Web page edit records
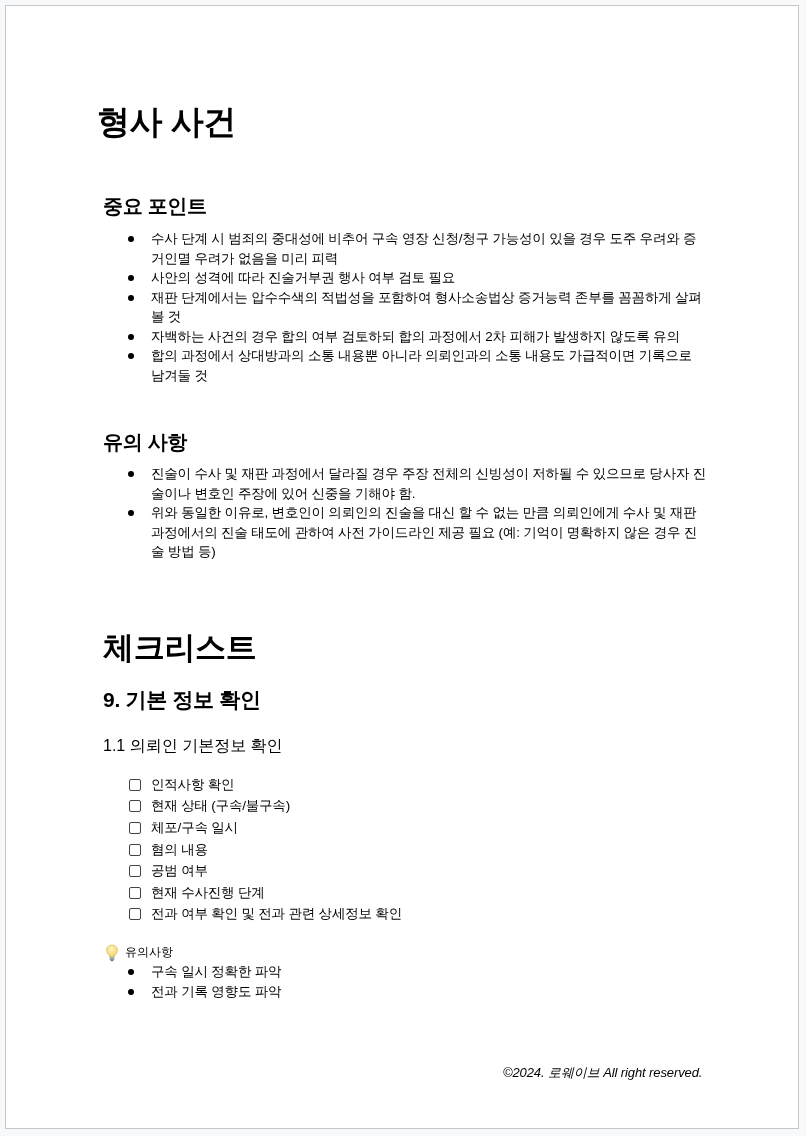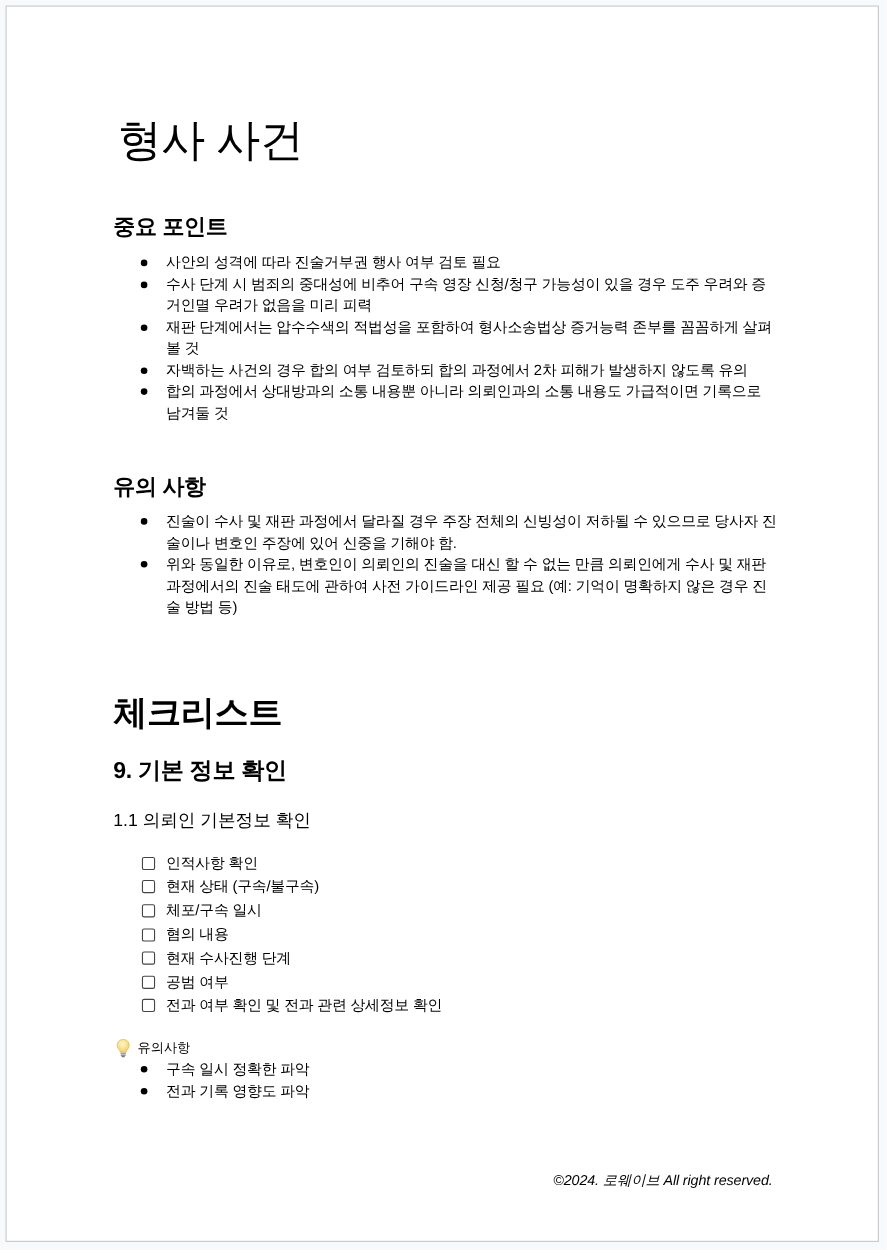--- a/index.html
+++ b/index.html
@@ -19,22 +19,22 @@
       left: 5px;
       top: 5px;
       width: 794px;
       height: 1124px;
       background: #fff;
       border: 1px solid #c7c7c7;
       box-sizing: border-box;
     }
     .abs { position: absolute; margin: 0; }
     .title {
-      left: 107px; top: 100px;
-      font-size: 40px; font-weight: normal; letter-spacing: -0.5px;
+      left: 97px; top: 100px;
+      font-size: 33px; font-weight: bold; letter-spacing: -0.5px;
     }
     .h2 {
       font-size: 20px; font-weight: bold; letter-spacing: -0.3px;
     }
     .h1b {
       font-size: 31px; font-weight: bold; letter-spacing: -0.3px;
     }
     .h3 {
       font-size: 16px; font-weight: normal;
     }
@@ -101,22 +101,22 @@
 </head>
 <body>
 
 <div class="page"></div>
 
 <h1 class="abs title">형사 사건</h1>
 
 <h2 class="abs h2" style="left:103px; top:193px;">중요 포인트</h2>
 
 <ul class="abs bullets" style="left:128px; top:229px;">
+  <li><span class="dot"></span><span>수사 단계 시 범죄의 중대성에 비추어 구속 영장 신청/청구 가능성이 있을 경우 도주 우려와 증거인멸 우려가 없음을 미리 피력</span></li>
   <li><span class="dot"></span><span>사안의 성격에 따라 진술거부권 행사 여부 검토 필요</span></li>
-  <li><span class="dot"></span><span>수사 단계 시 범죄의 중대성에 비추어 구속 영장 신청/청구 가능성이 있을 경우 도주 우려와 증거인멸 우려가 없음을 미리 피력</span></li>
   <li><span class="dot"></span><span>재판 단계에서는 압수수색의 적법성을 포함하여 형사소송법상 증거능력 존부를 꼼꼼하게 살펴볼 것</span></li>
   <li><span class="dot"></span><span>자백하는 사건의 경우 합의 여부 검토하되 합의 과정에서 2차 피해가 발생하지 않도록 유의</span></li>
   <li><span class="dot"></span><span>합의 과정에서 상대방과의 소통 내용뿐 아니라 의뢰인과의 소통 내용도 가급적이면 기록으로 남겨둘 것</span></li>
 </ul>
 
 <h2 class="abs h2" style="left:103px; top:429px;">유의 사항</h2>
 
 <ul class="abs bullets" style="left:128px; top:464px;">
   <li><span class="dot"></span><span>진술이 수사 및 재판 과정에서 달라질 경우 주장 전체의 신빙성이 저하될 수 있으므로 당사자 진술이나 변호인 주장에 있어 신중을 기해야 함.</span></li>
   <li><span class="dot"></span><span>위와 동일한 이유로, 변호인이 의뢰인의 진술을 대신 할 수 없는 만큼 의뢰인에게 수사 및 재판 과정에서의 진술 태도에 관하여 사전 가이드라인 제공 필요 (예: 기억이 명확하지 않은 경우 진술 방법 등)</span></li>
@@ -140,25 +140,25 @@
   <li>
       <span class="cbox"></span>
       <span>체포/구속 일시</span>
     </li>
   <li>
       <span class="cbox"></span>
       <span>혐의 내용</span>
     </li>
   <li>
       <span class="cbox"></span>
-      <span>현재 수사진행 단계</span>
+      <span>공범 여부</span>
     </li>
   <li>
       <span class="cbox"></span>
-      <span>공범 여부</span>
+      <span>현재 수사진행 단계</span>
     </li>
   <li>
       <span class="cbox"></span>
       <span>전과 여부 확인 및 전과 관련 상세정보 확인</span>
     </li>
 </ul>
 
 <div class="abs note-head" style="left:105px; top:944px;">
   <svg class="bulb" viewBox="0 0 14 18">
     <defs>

...

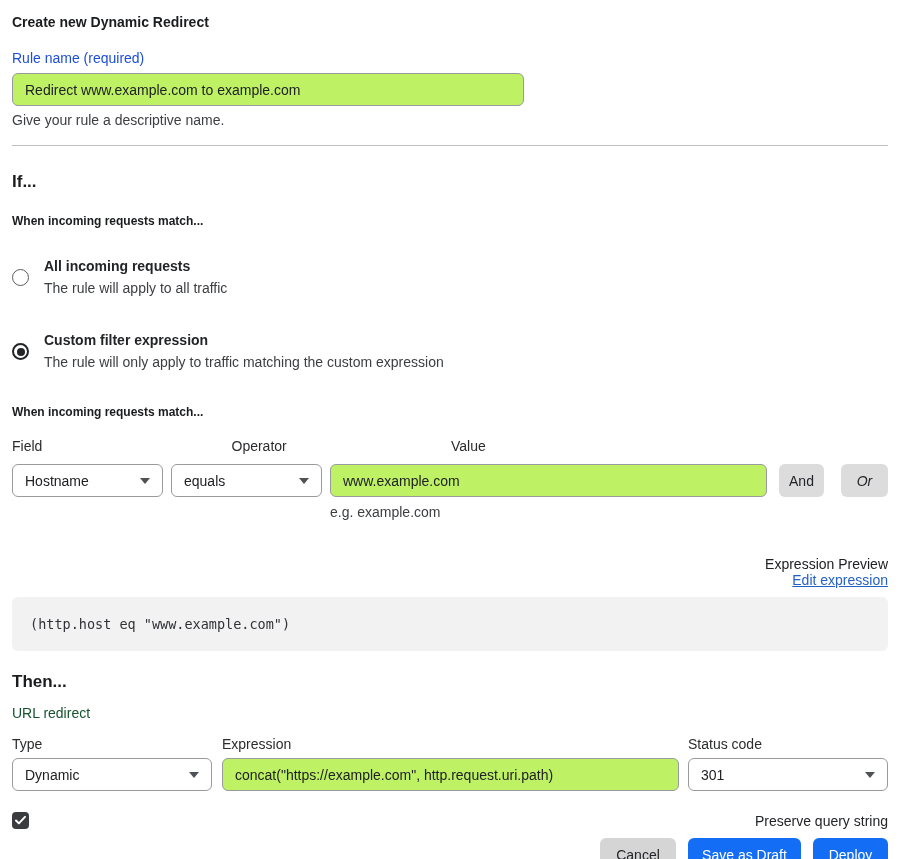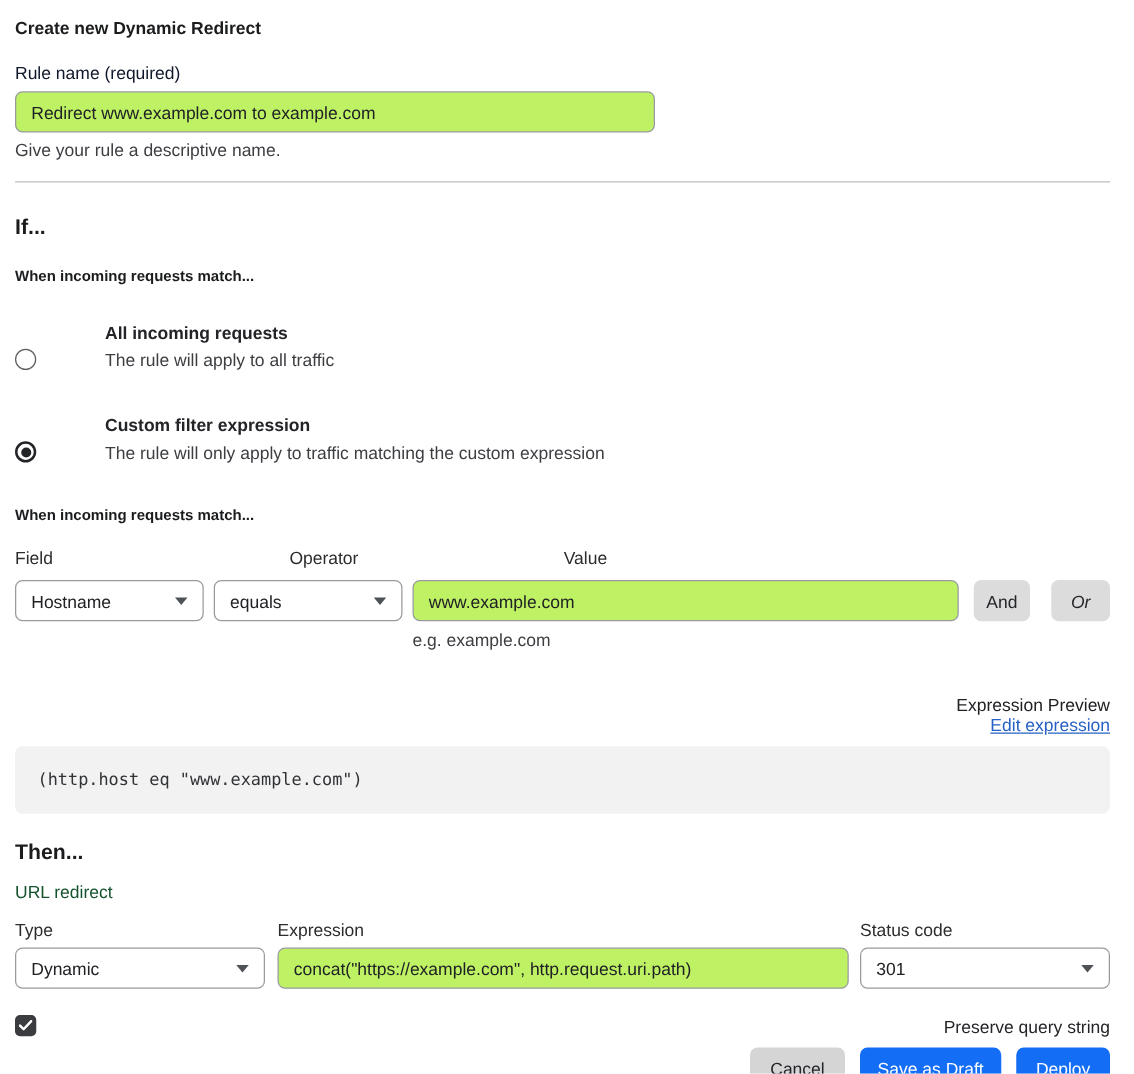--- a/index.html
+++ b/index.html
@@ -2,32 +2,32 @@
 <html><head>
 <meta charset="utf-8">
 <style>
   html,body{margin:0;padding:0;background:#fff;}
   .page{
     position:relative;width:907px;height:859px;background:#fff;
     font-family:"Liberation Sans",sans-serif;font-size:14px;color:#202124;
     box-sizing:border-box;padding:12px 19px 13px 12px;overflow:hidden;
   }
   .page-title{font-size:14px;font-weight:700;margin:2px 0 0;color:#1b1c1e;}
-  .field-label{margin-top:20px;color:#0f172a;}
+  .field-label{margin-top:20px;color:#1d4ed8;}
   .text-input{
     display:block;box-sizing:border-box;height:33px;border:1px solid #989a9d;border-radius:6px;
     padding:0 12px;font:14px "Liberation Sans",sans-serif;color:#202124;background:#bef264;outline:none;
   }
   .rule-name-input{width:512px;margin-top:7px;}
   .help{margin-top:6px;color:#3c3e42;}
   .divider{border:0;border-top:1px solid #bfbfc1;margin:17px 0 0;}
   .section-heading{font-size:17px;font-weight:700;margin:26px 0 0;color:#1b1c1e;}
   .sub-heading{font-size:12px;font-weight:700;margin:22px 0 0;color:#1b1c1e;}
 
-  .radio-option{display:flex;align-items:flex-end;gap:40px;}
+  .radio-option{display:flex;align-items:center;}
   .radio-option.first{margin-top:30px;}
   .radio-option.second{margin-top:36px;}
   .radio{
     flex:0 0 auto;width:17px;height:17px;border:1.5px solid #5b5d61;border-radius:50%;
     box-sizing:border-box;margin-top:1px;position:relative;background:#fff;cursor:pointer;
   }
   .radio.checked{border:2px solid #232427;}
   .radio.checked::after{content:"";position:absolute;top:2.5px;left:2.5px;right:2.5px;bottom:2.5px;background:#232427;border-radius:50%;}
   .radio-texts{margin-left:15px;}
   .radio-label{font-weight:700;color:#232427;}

--

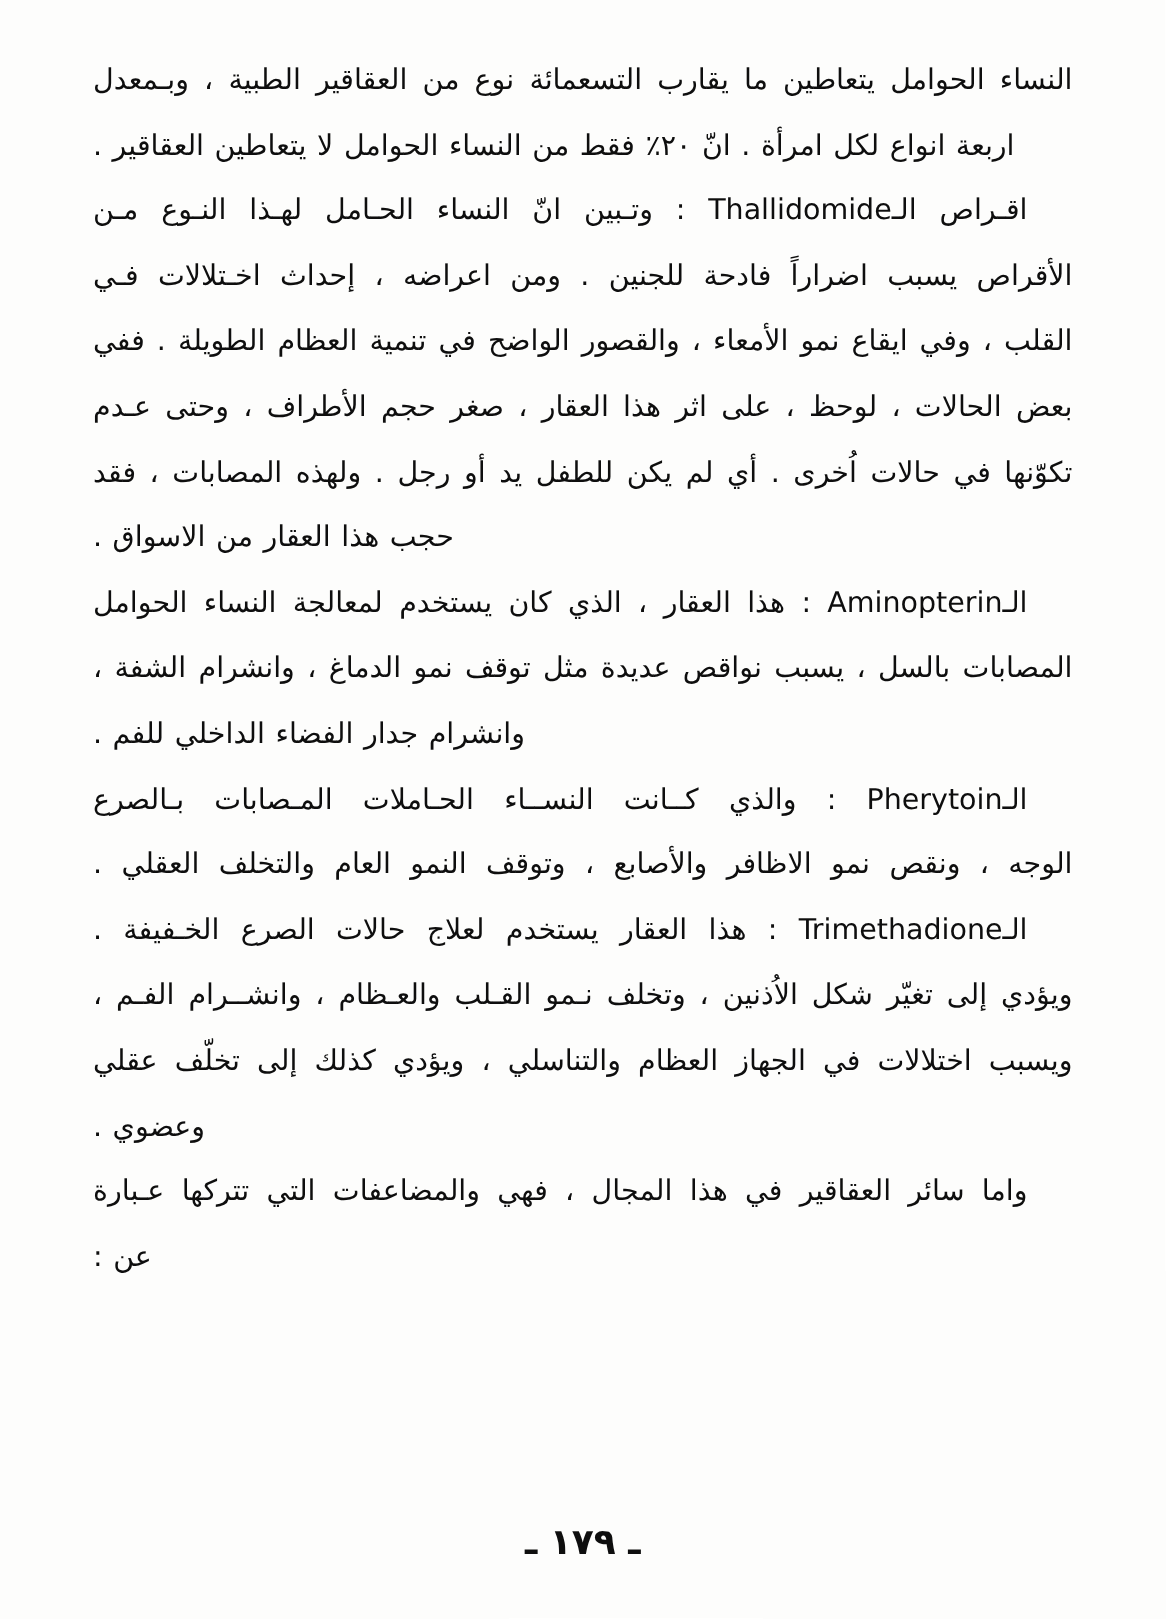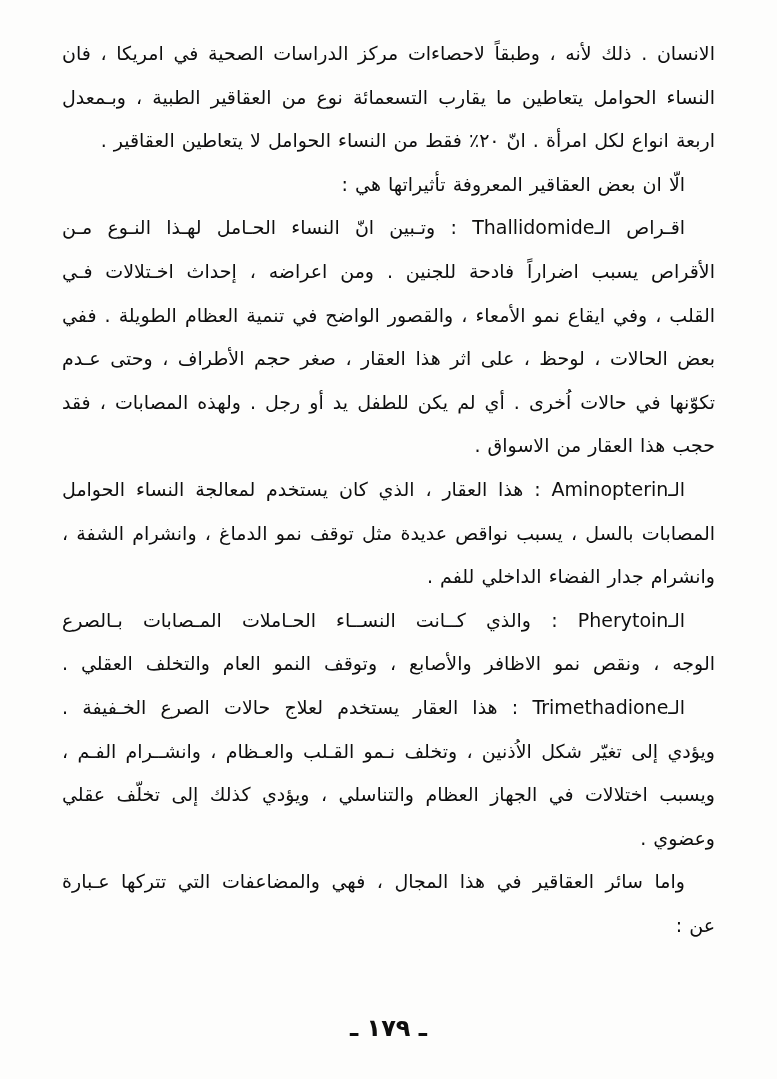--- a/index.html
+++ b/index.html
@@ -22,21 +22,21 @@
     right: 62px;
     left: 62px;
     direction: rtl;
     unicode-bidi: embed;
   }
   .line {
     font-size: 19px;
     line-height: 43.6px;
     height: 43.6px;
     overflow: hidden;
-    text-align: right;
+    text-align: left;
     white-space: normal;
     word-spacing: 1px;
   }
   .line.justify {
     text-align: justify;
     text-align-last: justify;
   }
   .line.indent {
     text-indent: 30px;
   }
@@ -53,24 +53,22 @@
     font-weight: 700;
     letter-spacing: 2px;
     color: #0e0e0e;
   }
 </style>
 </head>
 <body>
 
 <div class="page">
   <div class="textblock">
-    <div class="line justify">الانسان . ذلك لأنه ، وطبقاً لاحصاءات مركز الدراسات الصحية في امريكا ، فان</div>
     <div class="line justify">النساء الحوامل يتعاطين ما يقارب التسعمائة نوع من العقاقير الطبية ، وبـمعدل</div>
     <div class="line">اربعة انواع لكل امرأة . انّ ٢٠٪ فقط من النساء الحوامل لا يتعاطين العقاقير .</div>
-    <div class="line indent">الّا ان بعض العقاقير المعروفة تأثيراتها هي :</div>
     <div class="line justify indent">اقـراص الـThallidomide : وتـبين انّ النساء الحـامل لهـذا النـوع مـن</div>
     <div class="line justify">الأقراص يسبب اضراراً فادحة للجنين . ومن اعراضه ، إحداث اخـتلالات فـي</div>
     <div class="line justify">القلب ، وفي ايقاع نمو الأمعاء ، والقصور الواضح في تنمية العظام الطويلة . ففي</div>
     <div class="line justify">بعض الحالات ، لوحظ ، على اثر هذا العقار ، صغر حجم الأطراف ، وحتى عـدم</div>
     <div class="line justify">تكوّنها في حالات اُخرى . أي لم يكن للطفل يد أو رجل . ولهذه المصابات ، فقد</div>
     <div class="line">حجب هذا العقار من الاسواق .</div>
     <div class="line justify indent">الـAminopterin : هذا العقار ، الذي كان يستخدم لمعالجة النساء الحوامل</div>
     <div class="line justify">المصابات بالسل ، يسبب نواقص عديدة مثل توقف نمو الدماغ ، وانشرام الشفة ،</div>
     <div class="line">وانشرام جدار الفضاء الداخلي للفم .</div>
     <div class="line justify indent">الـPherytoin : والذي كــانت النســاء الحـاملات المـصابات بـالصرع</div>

What you will do
Copy from the entries above each line in which the string "hidden" can be found.

Output of the exercise
     box-sizing:border-box;padding:12px 19px 13px 12px;overflow:hidden;
     overflow: hidden;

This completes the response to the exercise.